## Selected text

Internships are a hot topic of discussion on campuses this fall given the release of Ross Perlin’s Intern Nation and interest from the media over the summer (see: here, here and here).
One area that isn’t getting a lot of discussion, however, is the cozy relationship between employers and post-secondary institutions that has entrenched and normalized unpaid internships as part of the school-to-labour market transition. The Internsheep Blog recently ran two articles, one analyzing the internship postings on York University’s Career Centre website, and another presenting the response from the Centre after being questioned about the legality of certain position.
This post will explore a number of the dimensions that make unpaid internships problematic, and address the linkages between employers and the post-secondary education system.
York University’s Career Centre website has posted over one hundred unpaid internships available for students. These unpaid internships are offered by organizations like Bell Mobility, Trade Secrets, RBC Dominion Securities and the American Consulate General in Toronto. These internships may be illegal, as many appear to breach the six-fold test (reviewed by Professor Doorey in this post) enumerated in subsection 1(2) of the Employment Standards Act, 2000 (“the ESA”).
A review of the responsibilities of interns reveals that employers are clearly deriving benefit from the work of interns through job duties such as: creating financial plans for clients, monitoring print and broadcast media, designing applications for Blackberries, and even data entry for customer contests. One of the key factors defining a lawful unpaid intern is that the training being provided is for the benefit of the intern, and not the person or company doing the training. The trainer must derive “little if any benefit” from the activities of the worker.

## Dataset excerpts
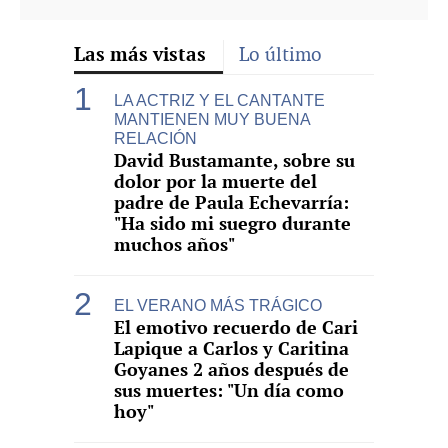
Las más vistas
Lo último
LA ACTRIZ Y EL CANTANTE
MANTIENEN MUY BUENA
RELACIÓN
David Bustamante, sobre su
dolor por la muerte del
padre de Paula Echevarría:
"Ha sido mi suegro durante
muchos años"
EL VERANO MÁS TRÁGICO
El emotivo recuerdo de Cari
Lapique a Carlos y Caritina
Goyanes 2 años después de
sus muertes: "Un día como
hoy"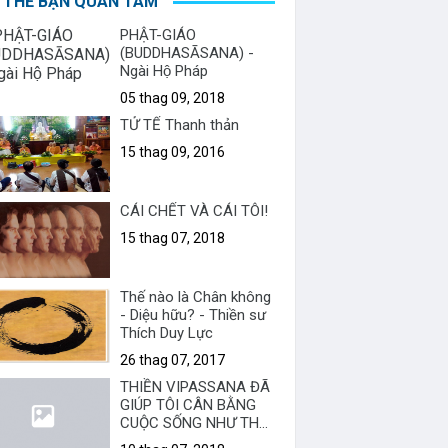
 THỂ BẠN QUAN TÂM
PHẬT-GIÁO
(BUDDHASĀSANA) -
Ngài Hộ Pháp
05 thag 09, 2018
TỬ TẾ Thanh thản
15 thag 09, 2016
CÁI CHẾT VÀ CÁI TÔI!
15 thag 07, 2018
Thế nào là Chân không
- Diệu hữu? - Thiền sư
Thích Duy Lực
26 thag 07, 2017
THIỀN VIPASSANA ĐÃ
GIÚP TÔI CÂN BẰNG
CUỘC SỐNG NHƯ THẾ
NÀO?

## Using the information
[1] In the internships article, which subsection of the Employment Standards Act, 2000 sets out the six-fold test?
[2] Say whether each statement agrees with the internships article: (a) York University's Career Centre website has posted more than one hundred unpaid internships for students. (b) The Internsheep Blog recently ran three articles on the subject. (c) A company training a lawful unpaid intern may gain substantial benefit from the intern's work.

## Answers for each item
[1] Subsection 1(2).

[2]
(a) Yes: "has posted over one hundred unpaid internships available for students"
(b) No: "The Internsheep Blog recently ran two articles"
(c) No: "The trainer must derive “little if any benefit” from the activities of the worker."